The CPP/NPA continued to target Philippine security forces in 1999. The organization conducted several ambushes and abductions against Philippine military and police elements in rural areas throughout the country. The CPP/NPA released most of its hostages unharmed by late April but still was holding Philippine Army Major Noel Buan and Philippine Police Official Abelardo Martin at yearend.
The Alex Boncayao Brigade (ABB)--a breakaway CPP/NPA faction--claimed responsibility for a rifle grenade attack on 2 December against Shell Oil's headquarters in Manila that injured a security guard. The attack apparently protested an increase in oil prices.

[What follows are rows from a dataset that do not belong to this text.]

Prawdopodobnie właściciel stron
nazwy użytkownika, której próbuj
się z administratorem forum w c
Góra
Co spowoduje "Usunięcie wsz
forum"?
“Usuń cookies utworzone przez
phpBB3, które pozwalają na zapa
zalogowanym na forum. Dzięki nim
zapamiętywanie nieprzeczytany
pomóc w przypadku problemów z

Islamist extremists also remained active in the southern Philippines, engaging in sporadic clashes with Philippine Armed Forces and conducting low-level attacks and abductions against civilian targets. The groups did not attack US interests in 1999, however. The Abu Sayyaf Group (ASG)--redesignated in 1999 as a Foreign Terrorist Organization--in June abducted two Belgians and held them captive for five days before releasing them unharmed without ransom. The ASG still was working to fill a leadership void resulting from the death of Abdurajak Abubakar Janjalani, who was killed in a clash with the Philippine Army on 18 December 1998.

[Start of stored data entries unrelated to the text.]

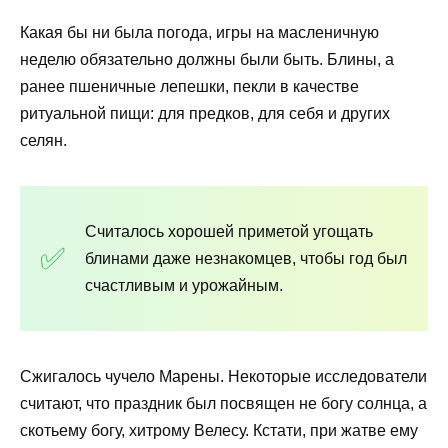
Какая бы ни была погода, игры на масленичную
неделю обязательно должны были быть. Блины, а
ранее пшеничные лепешки, пекли в качестве
ритуальной пищи: для предков, для себя и других
селян.
Считалось хорошей приметой угощать
блинами даже незнакомцев, чтобы год был
счастливым и урожайным.
Сжигалось чучело Марены. Некоторые исследователи
считают, что праздник был посвящен не богу солнца, а
скотьему богу, хитрому Велесу. Кстати, при жатве ему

The Philippine Government and the Moro Islamic Liberation Front (MILF), the largest Philippine Islamist separatist group, marked the opening of peace talks on 25 October. Nonetheless, both sides continued to engage in low-level clashes. MILF chief Hashim Salamat told the press in February that the group had received from Usama Bin Ladin funds that it used to build mosques, health centers, and schools in depressed Muslim communities.
Distinguishing between political and criminal motivation for many of the terrorist-related activities in the Philippines was difficult, most notably in the numerous cases of kidnapping for ransom in the south. Both Communist and Islamist insurgents sought to extort funds from businesses or other organizations in their operating areas, often conducting reprisal operations if money was not paid. Philippine police officials, for example, said that three separate bomb attacks in August against a bus company in the southern Philippines may have been the work of extortionists rather than terrorists.
Some low-level bombings and hoax bomb threats also occurred in Thailand during the year, although no US interests suffered damage. Most of the incidents were directed against Thai interests, including the bombing of the Democratic Party headquarters in Bangkok on 14 January. Thai authorities suspect that a bomb found and defused at the construction site of a new post office in the south on 15 April was planted by members of the separatist New Pattani United Liberation Organization to avenge government operations against the group.